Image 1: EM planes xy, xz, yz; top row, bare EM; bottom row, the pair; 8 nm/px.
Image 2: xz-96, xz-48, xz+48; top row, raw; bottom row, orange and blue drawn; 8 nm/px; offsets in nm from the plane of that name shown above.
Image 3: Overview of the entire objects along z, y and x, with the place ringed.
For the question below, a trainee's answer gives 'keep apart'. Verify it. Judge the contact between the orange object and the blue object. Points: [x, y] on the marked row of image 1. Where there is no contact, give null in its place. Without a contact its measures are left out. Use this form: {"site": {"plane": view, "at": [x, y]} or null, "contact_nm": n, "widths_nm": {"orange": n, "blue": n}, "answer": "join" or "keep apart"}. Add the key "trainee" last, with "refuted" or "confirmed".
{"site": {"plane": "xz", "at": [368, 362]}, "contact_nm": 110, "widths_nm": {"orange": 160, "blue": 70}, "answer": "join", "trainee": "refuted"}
---
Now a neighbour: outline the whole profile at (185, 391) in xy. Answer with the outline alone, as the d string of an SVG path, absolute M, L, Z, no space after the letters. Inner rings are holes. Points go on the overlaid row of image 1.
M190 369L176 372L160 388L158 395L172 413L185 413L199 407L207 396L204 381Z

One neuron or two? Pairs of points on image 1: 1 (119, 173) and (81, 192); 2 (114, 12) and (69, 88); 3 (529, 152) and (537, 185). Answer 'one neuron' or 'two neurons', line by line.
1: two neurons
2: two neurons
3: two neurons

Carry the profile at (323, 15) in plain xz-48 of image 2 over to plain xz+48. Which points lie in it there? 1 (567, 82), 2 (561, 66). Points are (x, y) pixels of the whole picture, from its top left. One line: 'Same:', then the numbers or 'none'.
...
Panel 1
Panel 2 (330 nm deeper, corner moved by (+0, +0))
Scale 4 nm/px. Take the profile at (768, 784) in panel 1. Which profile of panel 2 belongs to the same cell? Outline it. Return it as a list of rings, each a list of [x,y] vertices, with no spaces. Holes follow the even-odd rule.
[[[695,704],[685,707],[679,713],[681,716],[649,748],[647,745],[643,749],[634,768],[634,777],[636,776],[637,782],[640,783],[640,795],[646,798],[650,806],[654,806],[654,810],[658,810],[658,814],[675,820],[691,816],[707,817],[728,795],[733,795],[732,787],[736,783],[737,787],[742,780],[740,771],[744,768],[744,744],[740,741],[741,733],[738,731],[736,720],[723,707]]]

How to complete this task >> Look above for the line holding "Now a neighbour: outline" and the line holding "Carry the profile". Retype both, and every line between them, word for word and nothing else.

Written reply >>
Now a neighbour: outline the whole profile at (185, 391) in xy. Answer with the outline alone, as the d string of an SVG path, absolute M, L, Z, no space after the letters. Inner rings are holes. Points go on the overlaid row of image 1.
M190 369L176 372L160 388L158 395L172 413L185 413L199 407L207 396L204 381Z

One neuron or two? Pairs of points on image 1: 1 (119, 173) and (81, 192); 2 (114, 12) and (69, 88); 3 (529, 152) and (537, 185). Answer 'one neuron' or 'two neurons', line by line.
1: two neurons
2: two neurons
3: two neurons

Carry the profile at (323, 15) in plain xz-48 of image 2 over to plain xz+48. Which points lie in it there? 1 (567, 82), 2 (561, 66). Points are (x, y) pixels of the whole picture, from its top left. One line: 'Same:', then the numbers or 'none'.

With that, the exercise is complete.